Health secretary Matt Hancock discussed the app at the government’s daily coronavirus briefing on Sunday.

“Today I wanted to outline the next step: a new NHS app for contact tracing,” he said. “If you become unwell with the symptoms of coronavirus, you can securely tell this new NHS app and the app will then send an alert anonymously to other app users that you’ve been in significant contact with over the past few days, even before you had symptoms, so that they know and can act accordingly. All data will be handled according to the highest ethical and security standards, and would only be used for NHS care and research, and we won’t hold it any longer than it’s needed. And, as part of our commitment to transparency, we’ll be publishing the source code, too.
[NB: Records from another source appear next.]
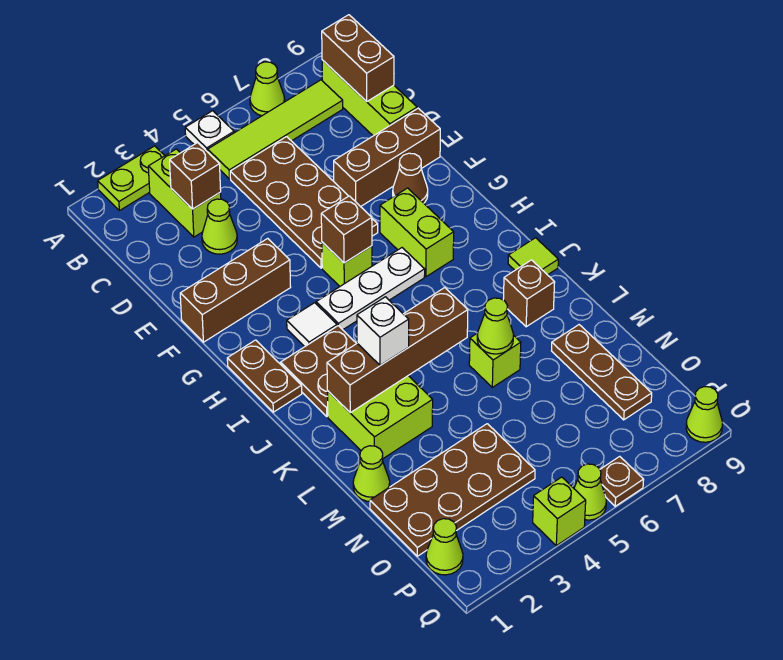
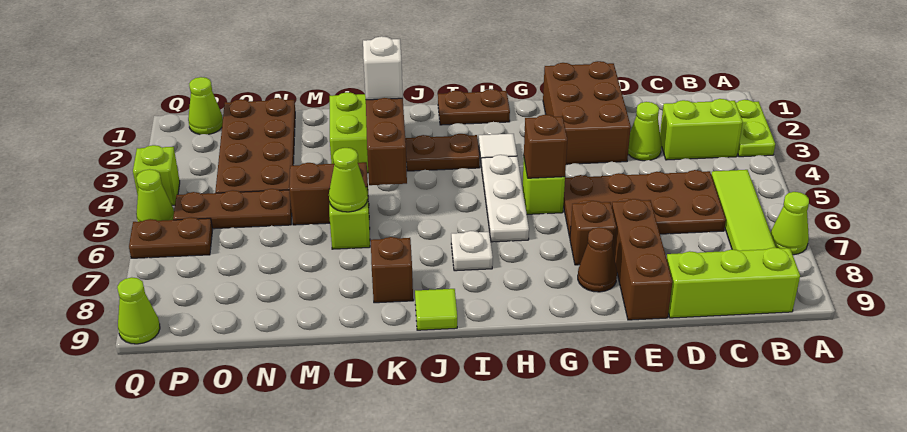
white plate A5 level 1 -> white plate I7 level 1
brown brick B9:C9 level 2 -> brown brick L5:M5 level 1
brown brick C3 level 2 -> brown brick F7 level 1
brown brick F1:F3 level 1 -> brown brick E1:F3 level 1
lime brick G7:H7 level 1 -> none
brown plate I2:J3 level 1 -> brown plate I3:J3 level 1
lime cone M1 level 1 -> none
brown plate M8:O8 level 1 -> brown plate N5:P5 level 1
brown plate Q6 level 1 -> brown plate P6:Q6 level 1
We’re already testing this app and as we do this we’re working closely with the world’s leading tech companies and renowned experts in digital safety and ethics.”

Details of the new scheme come after Downing Street repeatedly refused to say whether they were already using mobile phone data to track footfall in public places ahead of an expected decision on whether to continue lockdown measures beyond next week.

But experts say the so-called “track and trace” technology would only prove useful if 60% of the public install it, with Hancock reportedly considering allowing those who download the app to return to work in a bid to incentivise its use.

It comes as a new poll found 89% of the public believe the government’s advice on social distancing is clear and easy to understand.

The OBR international poll for the Sunday Telegraph also showed that 68% of people were supportive of the government’s approach to the crisis, but in a worrying sign of the strain of the lockdown measures, a third (33%) said someone in their household was struggling mentally with the restrictions.

And the poll also found that 44% of households had seen a decrease in their income as the economic impact of the coronavirus continues to worsen.

Meanwhile, Lord Evans, the former head of MI5, warned the public would only remain supportive of the government’s approach if they remained “accountable” for their actions, warning the proposed NHS app would be a “severe intrusion into personal privacy”.

Writing in the Sunday Times, he added: “People may consider the kind of surveillance needed to keep Covid-19 at bay a price worth paying, but public confidence will only be retained in the longer term if the right controls and accountability are in place.”